Not many could be happier than Tinotenda, a 10-year-old pupil at Dzvairo Primary School in Makoni, a rural district in Manicaland province.
In early December, computers were introduced to the school for the first time after the school was chosen as one of 150 in Zimbabwe to benefit from the programme.
A solar power station powers a computer lab, school offices, teachers’ homes, while the Ministry of Information Communication Technology and Courier Services has provided 30 laptops.
“Just like those in towns, we can now browse and do research,” Tinotenda said.
The importance of electricity and the internet for rural children like Tinotenda came under the spotlight after the outbreak of Covid-19 which forced schools to close for long periods.

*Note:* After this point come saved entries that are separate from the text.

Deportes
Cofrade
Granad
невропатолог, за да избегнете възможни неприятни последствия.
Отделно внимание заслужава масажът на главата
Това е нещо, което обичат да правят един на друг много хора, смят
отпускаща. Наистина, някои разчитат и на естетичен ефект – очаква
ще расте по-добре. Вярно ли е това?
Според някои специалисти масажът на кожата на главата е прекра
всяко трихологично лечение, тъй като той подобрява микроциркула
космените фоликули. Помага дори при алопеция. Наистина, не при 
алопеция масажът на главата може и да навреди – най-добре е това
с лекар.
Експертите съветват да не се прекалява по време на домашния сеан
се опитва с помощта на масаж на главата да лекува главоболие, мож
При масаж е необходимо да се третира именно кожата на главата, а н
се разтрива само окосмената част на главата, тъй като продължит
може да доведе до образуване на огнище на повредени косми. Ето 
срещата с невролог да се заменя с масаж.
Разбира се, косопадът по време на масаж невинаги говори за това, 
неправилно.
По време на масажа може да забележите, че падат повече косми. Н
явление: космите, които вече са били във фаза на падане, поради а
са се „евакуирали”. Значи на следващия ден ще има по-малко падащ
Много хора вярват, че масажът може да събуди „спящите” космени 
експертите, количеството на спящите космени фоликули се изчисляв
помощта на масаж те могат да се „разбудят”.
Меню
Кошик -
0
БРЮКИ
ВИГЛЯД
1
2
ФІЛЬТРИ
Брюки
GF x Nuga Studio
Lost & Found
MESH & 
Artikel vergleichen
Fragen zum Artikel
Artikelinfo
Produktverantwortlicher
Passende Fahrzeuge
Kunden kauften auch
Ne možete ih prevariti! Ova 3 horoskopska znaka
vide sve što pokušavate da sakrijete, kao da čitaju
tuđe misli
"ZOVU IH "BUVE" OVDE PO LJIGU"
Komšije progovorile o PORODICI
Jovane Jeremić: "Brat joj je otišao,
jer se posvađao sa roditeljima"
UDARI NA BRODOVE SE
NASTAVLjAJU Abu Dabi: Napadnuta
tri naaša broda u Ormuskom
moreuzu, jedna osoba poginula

Some children in urban areas have plugged the gap by participating in online lessons offered through apps such as Whatsapp, the E-learning passport portal established by the government and Unicef and through the radio.
But they were a few who were lucky enough to live in urban areas with electricity and internet connection and also because their parents or guardians could afford to buy them equipment and data.
For the greater majority, school has become a thing of the past.
From a full-time student, Tinotenda began spending his days doing tasks such as tending livestock.
“I forgot all about school, it became a distant memory,” he said.
“Since they had 4.5 million children in school every day, suddenly they were not there.
“All of a sudden the teachers didn’t know what to do. They had no means of reaching their children at home.
“This has become a very difficult phase for the education system in Zimbabwe,” said Tumisang Thabela, the permanent secretary in the Ministry of Primary and Secondary Education.
She spoke on Monday at the launch of a computer lab at Dzvairo Primary School.
The poorest and most vulnerable populations have been hit hardest by the restrictions. Digital learning was accessible to only 6.8% of learners across the country, according to Unicef.
A mere 31% of schools were connected to the Internet, resulting in limited access to electronic devices for both learners and teaching staff in most public schools.
Even those with access to gadgets faced prohibitive data charges.
“We realized we had to do things differently,” said Thabela.
The resulting e-learning action by the government is complemented by Unicef’s Re-imagine Education program, which includes the GIGA project in Zimbabwe.
The program is funded by the United Kingdom’s Foreign, Commonwealth & Development Office, but is implemented by the government and Unicef.
“We must ensure that all children, including those in remote areas and marginalized communities, have access to education,” said Unicef’s deputy representative in Zimbabwe, Zenaib Adam.
Information Communication Technology and Courier Services Minister Jenfan Muswere said the initiative will help bridge the divide between rural and urban connectivity.
“Learners in rural areas should have the same opportunities to learn using similar platforms.
“Learners from rural or disadvantaged areas will therefore now be able to compete with their counterparts in urban areas,” Muswere said at the commissioning of the computer laboratory.